None of this is acceptable. 
It's a safe idea to not try to get a laugh at the expense of another, especially considering this is an international forum, with readers from all corners of the globe. Some of them have less than good command of the English language (although far better command than that I have of their native tongue), so some of the "clever" things one may say, all in good fun, may not be interpreted as such, and give cause to retaliate with yet more unkind words. That's one thing we work hard to avoid, here. 

Keep in mind, at all times, when posting on this forum. We try to present an air of *professionalism*. Please try to limit your comments to the topic at hand, and not say anything that can be interpreted as being critical of the other guy. It is especially important that we not be critical of the command others may have of our language. 

Harold


----------



## Anonymous

> Some of them have less than good command of the English language





> so some of the "clever" things one may say, all in good fun, may not be interpreted as such,





> Keep in mind, at all times, when posting on this forum.


Understood.I will try to take more time,and care, when posting in the future.
Obviously you see it was meant with no harm,but to patnor I am sorry sir.


----------



## philddreamer

Hi Goran!

After reading Gold.Lunatic's post, I understood he was in need of more information, so, I just stated that: salt will drop silver, but not gold. 
In the following sentence that I wrote, I pointed out to him that SMB will drop gold from his solution. 

I also recommended: "Continue reading the posts so you become better informed & minimize running into trouble or even getting hurt."
Goldenchild also gave the same advice to Gold.Lunatic: "By your questions however its very apparent that you have alot of reading to do. Please read Hoke's book available for download here http://tinyurl.com/mfnyhs"
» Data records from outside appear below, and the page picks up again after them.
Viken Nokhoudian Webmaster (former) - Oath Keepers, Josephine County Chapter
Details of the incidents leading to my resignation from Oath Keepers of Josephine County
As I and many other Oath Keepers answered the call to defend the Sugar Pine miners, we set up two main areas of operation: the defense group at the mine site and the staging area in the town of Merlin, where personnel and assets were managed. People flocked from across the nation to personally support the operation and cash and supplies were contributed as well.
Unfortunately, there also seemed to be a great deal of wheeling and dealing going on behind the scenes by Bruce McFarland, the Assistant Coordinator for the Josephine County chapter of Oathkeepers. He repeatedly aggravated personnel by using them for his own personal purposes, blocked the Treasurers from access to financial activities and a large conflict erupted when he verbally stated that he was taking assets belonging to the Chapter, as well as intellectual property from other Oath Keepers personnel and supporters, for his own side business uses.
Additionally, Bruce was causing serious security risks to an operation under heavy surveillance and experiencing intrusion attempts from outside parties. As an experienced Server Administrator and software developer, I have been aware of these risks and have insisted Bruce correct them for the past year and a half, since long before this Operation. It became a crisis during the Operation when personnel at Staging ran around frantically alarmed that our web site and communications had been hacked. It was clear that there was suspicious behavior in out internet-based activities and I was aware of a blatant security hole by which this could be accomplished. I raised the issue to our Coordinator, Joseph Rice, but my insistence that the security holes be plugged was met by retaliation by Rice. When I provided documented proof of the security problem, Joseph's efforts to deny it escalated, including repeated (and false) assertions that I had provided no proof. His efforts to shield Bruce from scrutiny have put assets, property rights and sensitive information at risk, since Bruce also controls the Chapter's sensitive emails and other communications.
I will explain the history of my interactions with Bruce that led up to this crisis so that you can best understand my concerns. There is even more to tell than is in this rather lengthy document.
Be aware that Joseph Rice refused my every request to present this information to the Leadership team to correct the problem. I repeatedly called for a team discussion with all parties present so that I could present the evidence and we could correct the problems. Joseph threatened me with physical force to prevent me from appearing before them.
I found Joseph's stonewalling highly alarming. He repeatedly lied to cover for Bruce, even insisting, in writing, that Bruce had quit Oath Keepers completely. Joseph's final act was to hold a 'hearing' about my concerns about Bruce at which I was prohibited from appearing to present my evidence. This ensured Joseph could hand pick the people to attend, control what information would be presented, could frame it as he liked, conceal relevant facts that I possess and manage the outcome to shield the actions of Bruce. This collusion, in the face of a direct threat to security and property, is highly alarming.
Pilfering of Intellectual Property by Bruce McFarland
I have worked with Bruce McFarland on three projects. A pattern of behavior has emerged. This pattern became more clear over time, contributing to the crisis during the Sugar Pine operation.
Sorry if I caused any confusion. :lol: 

Phil


----------



## samuel-a

mic said:


> I have a few questions and comments.
> First,the title of the thread indicates that this is AR yet that looks like,and acts like AC(HCl/NaOCl).
> Next,what did you use for a leach,how long did you leach,and finally how did you precipitate?
> And finally I noticed that you did not "crush" your material,you may be able to further leach this material if you ground it to a fine powder.




Hi mic
- this was an AR solution, i have no reason to say otherwise...
what do you mean "act like" ? AuCl3 and HAuCl4 are basiclly the same, from a refining point of view.
- I'v leached the chips with AR, boiling for 1 hour.
dropped with SMB , washed and redissolved with AR and dropped again, and this second drop is what's on the video. (like mario mentioned)
- i'm awar of that, i'm still perfecting my ball mill.


----------



## Anonymous

Thanks for the answers.What I meant by "it doesn't look like it",was,usually when you leach with AR,the resulant solution is very discolored due to the base metals in solution.
I did not mean to say "it doesn't act like it".I do not use smb so I can not speculate on that.Great video,I love making video's like this.I have some form years ago that I still watch today,like you guys said,it never gets tiring.


----------



## mhmmd1375

Hello . What is the best way to precipitate gold from aqua regia when palladium is also soluble in aqua regia?


----------



## Owltech

mhmmd1375 said:


> Hello . What is the best way to precipitate gold from aqua regia when palladium is also soluble in aqua regia?



Oxalic acid, sodium nitrite to name a few


----------



## goldsilverpro

In my experience, Ferrous sulfate, Copperas, is about the best to avoid much co-precipitation of PGMs. Follow the very complete instructions in the Hoke book.


----------



## g_axelsson

Some links for copperas... at the bottom of the page.
http://goldrefiningwiki.com/mediawiki/index.php/Copperas

Göran


----------